Task item » Gather every line of the entries that includes the word "width".
Raw data below:
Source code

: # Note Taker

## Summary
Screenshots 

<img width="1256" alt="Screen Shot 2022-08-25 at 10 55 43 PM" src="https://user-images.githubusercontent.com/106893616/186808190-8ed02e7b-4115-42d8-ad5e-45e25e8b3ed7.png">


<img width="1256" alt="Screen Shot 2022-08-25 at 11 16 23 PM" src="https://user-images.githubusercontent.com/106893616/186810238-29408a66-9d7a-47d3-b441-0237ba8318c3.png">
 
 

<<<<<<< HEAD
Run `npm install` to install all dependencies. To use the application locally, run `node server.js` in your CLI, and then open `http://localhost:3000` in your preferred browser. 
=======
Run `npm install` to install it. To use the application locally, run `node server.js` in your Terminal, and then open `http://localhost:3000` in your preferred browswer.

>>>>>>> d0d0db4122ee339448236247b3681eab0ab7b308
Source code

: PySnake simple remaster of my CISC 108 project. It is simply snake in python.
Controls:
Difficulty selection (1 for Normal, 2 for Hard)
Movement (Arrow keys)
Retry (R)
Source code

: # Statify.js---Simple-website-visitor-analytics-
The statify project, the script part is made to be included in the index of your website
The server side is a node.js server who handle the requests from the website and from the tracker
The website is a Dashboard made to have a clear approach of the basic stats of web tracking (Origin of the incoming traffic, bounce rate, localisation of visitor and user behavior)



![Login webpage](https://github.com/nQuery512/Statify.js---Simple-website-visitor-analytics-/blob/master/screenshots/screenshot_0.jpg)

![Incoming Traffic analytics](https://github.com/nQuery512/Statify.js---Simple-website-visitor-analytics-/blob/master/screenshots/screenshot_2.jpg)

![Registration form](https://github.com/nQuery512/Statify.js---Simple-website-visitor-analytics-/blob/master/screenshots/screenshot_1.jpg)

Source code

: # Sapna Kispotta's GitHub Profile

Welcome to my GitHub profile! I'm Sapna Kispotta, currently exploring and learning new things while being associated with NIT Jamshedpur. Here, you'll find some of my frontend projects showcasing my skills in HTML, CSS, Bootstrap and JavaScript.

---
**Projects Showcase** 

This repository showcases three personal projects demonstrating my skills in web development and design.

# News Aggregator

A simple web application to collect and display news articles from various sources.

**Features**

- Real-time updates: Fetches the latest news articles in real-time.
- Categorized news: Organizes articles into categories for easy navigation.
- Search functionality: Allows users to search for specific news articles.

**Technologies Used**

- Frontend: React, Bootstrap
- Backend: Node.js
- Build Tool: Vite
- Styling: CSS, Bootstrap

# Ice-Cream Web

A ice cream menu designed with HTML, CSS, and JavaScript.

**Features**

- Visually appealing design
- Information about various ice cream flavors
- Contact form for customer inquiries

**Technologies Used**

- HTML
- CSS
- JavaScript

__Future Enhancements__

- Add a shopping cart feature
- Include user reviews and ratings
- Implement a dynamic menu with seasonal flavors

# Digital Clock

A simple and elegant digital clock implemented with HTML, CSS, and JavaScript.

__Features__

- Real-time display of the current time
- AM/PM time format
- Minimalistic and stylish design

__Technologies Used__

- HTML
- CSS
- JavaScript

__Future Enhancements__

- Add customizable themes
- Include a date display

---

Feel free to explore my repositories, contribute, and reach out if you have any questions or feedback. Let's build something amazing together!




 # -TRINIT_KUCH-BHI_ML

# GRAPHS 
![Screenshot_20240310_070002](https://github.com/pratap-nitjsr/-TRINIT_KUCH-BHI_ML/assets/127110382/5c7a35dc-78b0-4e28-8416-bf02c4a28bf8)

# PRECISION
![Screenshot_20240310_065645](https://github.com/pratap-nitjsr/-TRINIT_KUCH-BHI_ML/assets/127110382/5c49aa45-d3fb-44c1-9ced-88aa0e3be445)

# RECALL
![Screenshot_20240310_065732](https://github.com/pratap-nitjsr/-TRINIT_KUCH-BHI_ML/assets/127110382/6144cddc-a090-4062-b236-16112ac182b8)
End of Raw data.
Output for this task »
<img width="1256" alt="Screen Shot 2022-08-25 at 10 55 43 PM" src="https://user-images.githubusercontent.com/106893616/186808190-8ed02e7b-4115-42d8-ad5e-45e25e8b3ed7.png">
<img width="1256" alt="Screen Shot 2022-08-25 at 11 16 23 PM" src="https://user-images.githubusercontent.com/106893616/186810238-29408a66-9d7a-47d3-b441-0237ba8318c3.png">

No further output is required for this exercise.